The Greeks placed herms on roads in order to ward off evil and, according to the Greek traveler Pausanias, used them to venerate their gods. They were used as grave markers as well. Later on, the Romans appropriated herms and used them as decorations in the gardens of villas.

There is some evidence presented by Hetty Goldman in “The Origin of the Greek Herm” that suggests that herms were additionally used as important figures in Dionysian marriages, which were practiced by the cult of Dionysus. Although this bust most likely does not portray Dionysus, it is interesting to think about the use of the herm in this way, especially when accounting for the fact that Ariadne, one of the supposed subjects, is Dionysus’s wife.

An example of a janiform bust portraying young and old Janus

Janiform heads come from the Roman god Janus, the guardian of gates, passages, and doors. When Janus himself is portrayed, one head represents him looking into the future and the other into the past, one looking forward and the other behind, respectively. The significance of the janiform style is the portrayal of opposite as well as complementary concepts or figures. Within Greek and Roman art, herms can represent a variety of complementary relationships, such as old and young, divine and mortal, god and follower, male and female, and husband and wife. There is a double-headed herm consisting of Herodotus and Thucydides, who at first are not strict opposites, but were both historians referred to as the “Father of History.” Janiform heads could consists of Dionysus and a Maenad, one of his followers. Another common type portrays young and old Janus, who looks different ways and into different times.

The coin below portrays a janiform head of Zeus and Hera, who are the married couple on Olympus, on one side. All of these examples make it easy to contextualize this double-headed bust as being Theseus and Ariadne, being portrayed as hero and helper and even possibly placed opposite as lovers.  Moreover, the janiform style stresses the symmetry in this bust, and symmetry was of aesthetic importance to the Greeks.

More Comparative Images:

Description of Interactive Activity

The janiform bust will be bisected in the middle in order to separate the object into two distinct faces. Once split, there will be a flat side on each of the halves. On the flat side of the Ariadne half, there will be a stylus-like device with a spherical tip to represent the ball of thread that Ariadne gave to Theseus to help him get through the maze. Viewers will use this device to get through the maze that will be carved on the flat side of the Theseus half. There will be different colored pins throughout the maze, almost like adding annotations in a physical fashion, and an informative note on the Ariadne half containing segments of information (e.g., the blue pin will match the blue note) about the Theseus and Ariadne myth.

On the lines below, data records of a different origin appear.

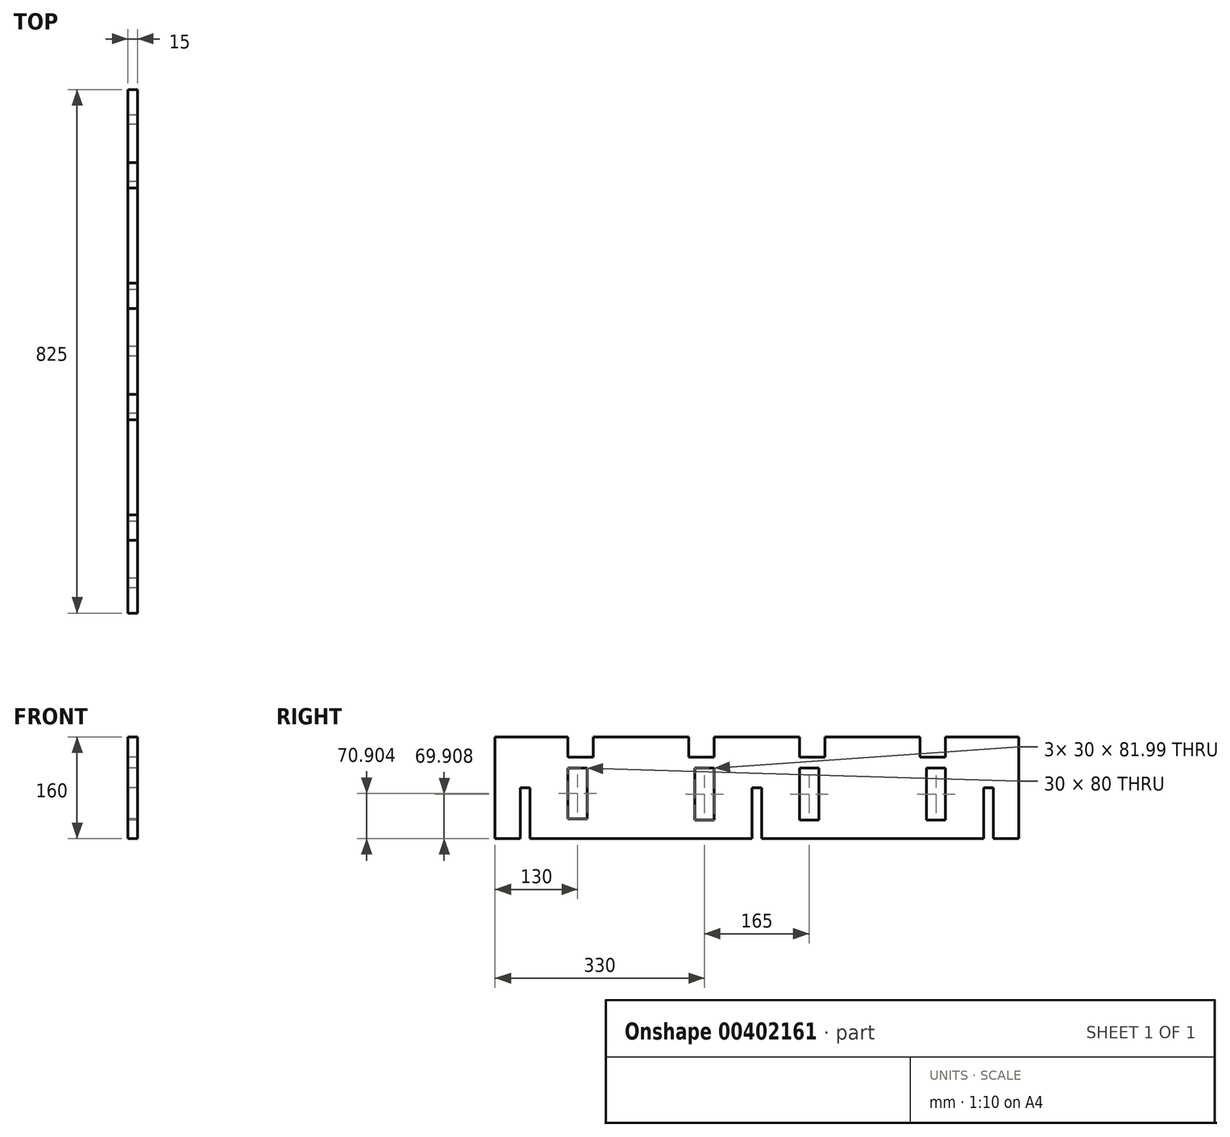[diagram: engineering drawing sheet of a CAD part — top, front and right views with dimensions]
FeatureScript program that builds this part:
annotation { "Feature Type Name" : "Feature", "Feature Type Description" : "" }
export const myFeature = defineFeature(function(context is Context, id is Id, definition is map)
    precondition{}
    {
        {
            var Q0;
            Q0=qCreatedBy(makeId("Right.planeOp"),FACE);
            var sketch = newSketch(context, id + "F0", { "sketchPlane" : qUnion([Q0])});
            skLineSegment(sketch, "E0.bottom", {"start": v(-412.5, 80) * mm, "end": v(-297.5, 80) * mm});
            skLineSegment(sketch, "E0.top", {"start": v(-412.5, -80) * mm, "end": v(-372.5, -80) * mm});
            skLineSegment(sketch, "E0.left", {"start": v(-412.5, 80) * mm, "end": v(-412.5, -80) * mm});
            skLineSegment(sketch, "E0.right", {"start": v(412.5, 80) * mm, "end": v(412.5, -80) * mm});
            skLineSegment(sketch, "E1", {"start": v(-372.5, -80) * mm, "end": v(-372.5, 0) * mm});
            skLineSegment(sketch, "E2", {"start": v(-372.5, 0) * mm, "end": v(-357.5, 0) * mm});
            skLineSegment(sketch, "E3", {"start": v(-357.5, 0) * mm, "end": v(-357.5, -80) * mm});
            skLineSegment(sketch, "E4", {"start": v(-7.5, -80) * mm, "end": v(-7.5, 0) * mm});
            skLineSegment(sketch, "E5", {"start": v(-7.5, 0) * mm, "end": v(7.5, 0) * mm});
            skLineSegment(sketch, "E6", {"start": v(7.5, 0) * mm, "end": v(7.5, -80) * mm});
            skLineSegment(sketch, "E7", {"start": v(357.5, -80) * mm, "end": v(357.5, 0) * mm});
            skLineSegment(sketch, "E8", {"start": v(357.5, 0) * mm, "end": v(372.5, 0) * mm});
            skLineSegment(sketch, "E9", {"start": v(372.5, 0) * mm, "end": v(372.5, -80) * mm});
            skLineSegment(sketch, "E10.trimOffspring", {"start": v(372.5, -80) * mm, "end": v(412.5, -80) * mm});
            skLineSegment(sketch, "E11", {"start": v(-357.5, -80) * mm, "end": v(-7.5, -80) * mm});
            skLineSegment(sketch, "E12", {"start": v(7.5, -80) * mm, "end": v(357.5, -80) * mm});
            skLineSegment(sketch, "E13", {"start": v(-297.5, 80) * mm, "end": v(-297.5, 48) * mm});
            skLineSegment(sketch, "E14", {"start": v(-297.5, 48) * mm, "end": v(-257.5, 48) * mm});
            skLineSegment(sketch, "E15", {"start": v(-257.5, 48) * mm, "end": v(-257.5, 80) * mm});
            skLineSegment(sketch, "E16", {"start": v(-257.5, 80) * mm, "end": v(-107.5, 80) * mm});
            skLineSegment(sketch, "E17", {"start": v(-107.5, 80) * mm, "end": v(-107.5, 48) * mm});
            skLineSegment(sketch, "E18", {"start": v(-107.5, 48) * mm, "end": v(-67.5, 48) * mm});
            skLineSegment(sketch, "E19", {"start": v(-67.5, 48) * mm, "end": v(-67.5, 80) * mm});
            skLineSegment(sketch, "E20", {"start": v(-67.5, 80) * mm, "end": v(67.5, 80) * mm});
            skLineSegment(sketch, "E21", {"start": v(67.5, 80) * mm, "end": v(67.5, 48) * mm});
            skLineSegment(sketch, "E22", {"start": v(67.5, 48) * mm, "end": v(107.5, 48) * mm});
            skLineSegment(sketch, "E23", {"start": v(107.5, 48) * mm, "end": v(107.5, 80) * mm});
            skLineSegment(sketch, "E24", {"start": v(107.5, 80) * mm, "end": v(257.5, 80) * mm});
            skLineSegment(sketch, "E25", {"start": v(257.5, 80) * mm, "end": v(257.5, 48) * mm});
            skLineSegment(sketch, "E26", {"start": v(257.5, 48) * mm, "end": v(297.5, 48) * mm});
            skLineSegment(sketch, "E27", {"start": v(297.5, 48) * mm, "end": v(297.5, 80) * mm});
            skLineSegment(sketch, "E28.trimOffspring", {"start": v(297.5, 80) * mm, "end": v(412.5, 80) * mm});
            skLineSegment(sketch, "E29.bottom", {"start": v(-297.5, 30.9) * mm, "end": v(-267.5, 30.9) * mm});
            skLineSegment(sketch, "E29.top", {"start": v(-297.5, -49.1) * mm, "end": v(-267.5, -49.1) * mm});
            skLineSegment(sketch, "E29.left", {"start": v(-297.5, 30.9) * mm, "end": v(-297.5, -49.1) * mm});
            skLineSegment(sketch, "E29.right", {"start": v(-267.5, 30.9) * mm, "end": v(-267.5, -49.1) * mm});
            skLineSegment(sketch, "E30.bottom", {"start": v(-67.5, 30.9) * mm, "end": v(-97.5, 30.9) * mm});
            skLineSegment(sketch, "E30.top", {"start": v(-67.5, -51.09) * mm, "end": v(-97.5, -51.09) * mm});
            skLineSegment(sketch, "E30.left", {"start": v(-67.5, 30.9) * mm, "end": v(-67.5, -51.09) * mm});
            skLineSegment(sketch, "E30.right", {"start": v(-97.5, 30.9) * mm, "end": v(-97.5, -51.09) * mm});
            skLineSegment(sketch, "E31.bottom", {"start": v(67.5, 30.9) * mm, "end": v(97.5, 30.9) * mm});
            skLineSegment(sketch, "E31.top", {"start": v(67.5, -51.09) * mm, "end": v(97.5, -51.09) * mm});
            skLineSegment(sketch, "E31.left", {"start": v(67.5, 30.9) * mm, "end": v(67.5, -51.09) * mm});
            skLineSegment(sketch, "E31.right", {"start": v(97.5, 30.9) * mm, "end": v(97.5, -51.09) * mm});
            skLineSegment(sketch, "E32.bottom", {"start": v(297.5, 30.9) * mm, "end": v(267.5, 30.9) * mm});
            skLineSegment(sketch, "E32.top", {"start": v(297.5, -51.09) * mm, "end": v(267.5, -51.09) * mm});
            skLineSegment(sketch, "E32.left", {"start": v(297.5, 30.9) * mm, "end": v(297.5, -51.09) * mm});
            skLineSegment(sketch, "E32.right", {"start": v(267.5, 30.9) * mm, "end": v(267.5, -51.09) * mm});
            skLineSegment(sketch, "E33", {"start": v(-357.5, -80) * mm, "end": v(-332.5, -80) * mm});
            skLineSegment(sketch, "E34", {"start": v(357.5, -80) * mm, "end": v(332.5, -80) * mm});
            skSolve(sketch);
        }
        {
            var Q0;
            Q0 = qSketchRegion(id + "F0", true);
            extrude(context, id + "F1", {"entities" : qUnion([Q0]), "depth" : 15 * mm});
        }
    });
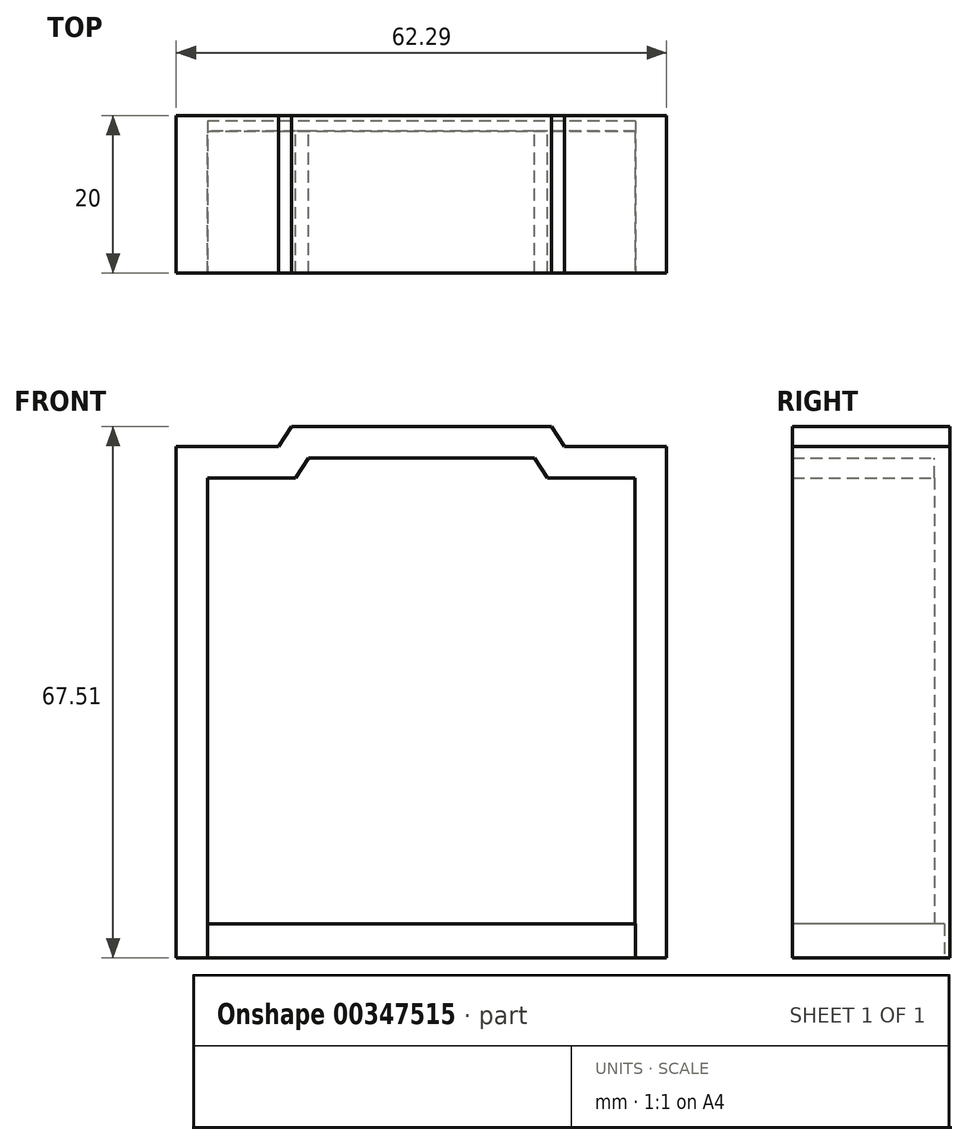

The janiform bust embodies complementarity, and this activity will emphasize the complementarity of the characters depicted on the bust. Viewers will have to use the device on Ariadne’s side to get through the maze on Theseus’s, much like Theseus had to use the ball of thread that Ariadne gave him to find his way through the Labyrinth. While finding their way through the maze, viewers will have the opportunity to learn about the myth. Thread unwinds, and the colored pins will represent the unwinding of the story while revealing facts about this work of art.